Full disclosure–this review was unsolicited because Izzi is a humble person and would not ask me to review one of her bands for her magazine. Second this review is very biased. Breaking Glass is my partner Roxie’s band. They practice at our house. I go to almost every gig they play. In fact their tunes are rumbling up through the floor from the practice room right now as I write this article. I’m forced to listen to them and they are still my favorite Cincy band. I’ve heard their songs more than anyone and I still love them.
Rock and Roll is how I met Roxie. I used to work at the Comet and they used to play there. Of course back then they were known as Buenos Crotches. When I first saw them I was totally blown away. I said to myself, “My God, that guitarist is like the reincarnation of D. Boone from The Minutemen.” Her energy and enthusiasm were amazing. When she wasn’t playing out she was up front cheering on other bands. I decided I had to know who that woman was and over five years later the rest is history.
Even before I knew them I thought they were a great band. One of their biggest selling points is musician ship. Izzi has been and is in several bands. I can’t keep up, but a short list includes: Birdie Hearse, Black Planet and Sour Ground. Izzi plays drums, bass, guitar and sings in her other bands. Makenzie played bass in the critically acclaimed Sundresses for years before this current project. Roxie was in The Jelly Hearts and currently plays drums for The Virginia Creepers. She’s played bass in a country band and also teaches guitar and piano. Few know this, but she also plays a mean blues harp. Not only did she teach me to play harmonica, but I can honestly say that my personal musicianship on bass and guitar has greatly improved since I started jamming with her. We share equipment, but when I pick up her guitar I can’t wrench the sounds she gets out of it even with the same settings and pedals. Jelly Hearts was a two piece and Rox has developed the ability to sound like two people playing at once. It reminds me of what Keith Richards once said about hearing Robert Johnson for the first time, “Who’s the other guitarist? What do you mean there’s only one guitarist?”
One of the things that makes this band is stage presence. They have a wonderful visual chemistry. Makenzie spins like a whirling dervish. I’ve tried to take live pictures of them and she is always a blur. I’ve already mentioned that Roxie is also usually in motion. She hops, contorts and kicks her legs out in a non-stop frenzy. They stand on either side of the stage with Izzi in the middle. While the other two go nuts, Izzi remains calm, cool and collected. She makes playing the drums look effortless and watching her play I’m usually reminded of Charlie Watts from The Stones.

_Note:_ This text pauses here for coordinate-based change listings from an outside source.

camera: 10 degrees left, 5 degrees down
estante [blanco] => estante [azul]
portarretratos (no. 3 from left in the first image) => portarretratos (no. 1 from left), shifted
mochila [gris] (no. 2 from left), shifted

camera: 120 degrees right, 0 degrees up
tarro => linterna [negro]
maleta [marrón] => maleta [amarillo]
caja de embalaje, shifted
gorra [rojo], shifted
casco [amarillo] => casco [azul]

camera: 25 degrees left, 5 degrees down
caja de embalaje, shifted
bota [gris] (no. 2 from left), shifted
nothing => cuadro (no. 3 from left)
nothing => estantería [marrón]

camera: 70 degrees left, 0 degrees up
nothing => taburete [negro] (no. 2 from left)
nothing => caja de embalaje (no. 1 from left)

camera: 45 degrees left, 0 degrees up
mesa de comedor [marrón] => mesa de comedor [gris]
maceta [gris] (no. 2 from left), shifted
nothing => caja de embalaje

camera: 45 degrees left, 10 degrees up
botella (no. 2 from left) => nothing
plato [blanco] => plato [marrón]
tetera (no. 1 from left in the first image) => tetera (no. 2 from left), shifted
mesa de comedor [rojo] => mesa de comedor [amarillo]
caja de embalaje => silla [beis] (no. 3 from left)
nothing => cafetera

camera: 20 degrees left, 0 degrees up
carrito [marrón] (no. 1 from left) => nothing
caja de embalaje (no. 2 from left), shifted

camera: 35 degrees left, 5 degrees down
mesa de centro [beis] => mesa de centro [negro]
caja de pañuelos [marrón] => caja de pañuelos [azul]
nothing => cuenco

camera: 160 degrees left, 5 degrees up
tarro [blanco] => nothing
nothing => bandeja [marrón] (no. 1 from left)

Another aspect is Roxie’s singing and vocal phrasing. I recently picked up the first two Heartless Bastards records. I love that band, but when I listened to both albums back to back I was struck by how Erica stays in the same range and even seems to sing the same melody song after song. Roxie can croon, scream, and shout. She can be angelic or guttural and she always seems to do exactly what each song needs. Finally there’s the songwriting. Unlike other bands who play a set that’s basically the same song over and over, Breaking Glass mix up dynamics, tempos and genres over the course of a set. They can be soft and pretty like on “Take These Blues Away” which has a beautiful quiet part where Roxie whistles before building back to a blues explosion. They can pop punk like on “Stop” or they can shitkick like on “Country Song.” I listen to tons of music and I can’t think of any other band to compare them to except for them. They may sound like somebody for a few seconds during a verse, a chorus or a break, but that similarity is just one facet of the shiny diamond that is Breaking Glass.